▸ **Reading passage**:
If Georgia leaders crack down on vaping, it may in some small way be due to a pair of teenagers who decided to enter a podcast competition.
The Gwinnett County twins needed a topic for their show and were drawn to vaping after seeing a friend’s reaction when he had to stop.
Vape devices, or e-cigarettes, are small and easily concealed, but a teacher at Buford High School caught their friend using one and confiscated it. The boy began suffering from nicotine withdrawal.
“It was insane,” said Juan Borrego, 15, the elder twin. “He’d be sweating. He’d be anxious, shaking.” Juan and his brother, Marco, asked around and realized their friend wasn’t alone. “We saw how many kids were suffering,” Marco said.
Georgia officials have been reacting as the national story about vaping casualties has hit home. As of Nov. 25, the state toll was 31 vaping-associated illnesses, three of them fatal, according to the Georgia Department of Public Health. In October, Gov. Brian Kemp issued a statement about the risks. He urged convenience stores, vape shops and community leaders “to join us in raising awareness.”

▸ **Questions on the material**:
A. Repeat the vaping article word for word between "The Gwinnett County" and "from nicotine withdrawal.", inclusive.
B. According to the vaping article, how many vaping-associated illnesses had Georgia recorded as of Nov. 25?
C. Go on with the article about Georgia teenagers and vaping from the point where it ends.

▸ **Study material**:
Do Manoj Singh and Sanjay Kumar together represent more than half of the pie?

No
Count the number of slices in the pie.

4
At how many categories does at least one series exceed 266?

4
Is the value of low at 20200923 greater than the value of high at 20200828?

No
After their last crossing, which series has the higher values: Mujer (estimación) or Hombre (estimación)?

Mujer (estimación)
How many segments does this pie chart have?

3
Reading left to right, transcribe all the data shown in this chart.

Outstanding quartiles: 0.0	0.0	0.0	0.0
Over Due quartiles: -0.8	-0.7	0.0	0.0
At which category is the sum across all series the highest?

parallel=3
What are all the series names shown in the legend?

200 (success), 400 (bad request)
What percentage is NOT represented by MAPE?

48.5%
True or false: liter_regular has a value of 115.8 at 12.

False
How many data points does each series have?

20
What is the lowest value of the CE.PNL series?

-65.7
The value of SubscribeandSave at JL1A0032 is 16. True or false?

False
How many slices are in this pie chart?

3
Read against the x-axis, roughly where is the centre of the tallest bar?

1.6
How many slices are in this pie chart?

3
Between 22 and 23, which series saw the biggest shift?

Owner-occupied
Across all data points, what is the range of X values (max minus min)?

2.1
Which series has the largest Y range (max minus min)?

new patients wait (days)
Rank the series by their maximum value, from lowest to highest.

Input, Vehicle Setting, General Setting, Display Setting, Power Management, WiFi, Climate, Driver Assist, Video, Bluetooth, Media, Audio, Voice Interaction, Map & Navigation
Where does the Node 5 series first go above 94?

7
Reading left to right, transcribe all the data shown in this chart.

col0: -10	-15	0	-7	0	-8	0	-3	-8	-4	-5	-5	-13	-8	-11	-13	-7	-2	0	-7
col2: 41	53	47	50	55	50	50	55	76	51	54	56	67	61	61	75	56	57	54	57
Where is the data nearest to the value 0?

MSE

▸ **Answers in order**:
A.
The Gwinnett County twins needed a topic for their show and were drawn to vaping after seeing a friend’s reaction when he had to stop.
Vape devices, or e-cigarettes, are small and easily concealed, but a teacher at Buford High School caught their friend using one and confiscated it. The boy began suffering from nicotine withdrawal.

B. 31, three of which were fatal.

C.
Some state lawmakers are now talking about restricting sales. They may not have heard the Borrego boys’ podcasts, but they did hear from the twins’ mom, an internal medicine doctor at Northside Hospital Forsyth. The boys’ discoveries about vaping and its prevalence in schools galvanized her.
“When they told me about the nicotine withdrawals, I was amazed. I was floored,” Dr. Justine Henao said. They opened her eyes to the dangers before several ailing youths hit her hospital in Forsyth County.
Previously consumed with family life — getting her boys to soccer and keeping her young daughter supplied with books — Henao evolved into an activist. She rallied Atlanta’s medical community and lobbied lawmakers.
“She’s been absolutely a champion of this issue,” said David F. Waldrep, executive director of the Medical Association of Atlanta. The organization recently adopted her resolution to advocate for a crackdown. They want legislation prohibiting the sale of vapes and other tobacco products to anyone under 21 and banning flavored tobacco products, including vape liquid. Often referred to as “juice,” the liquid is vaporized by a device’s electronic heating element so it can be inhaled.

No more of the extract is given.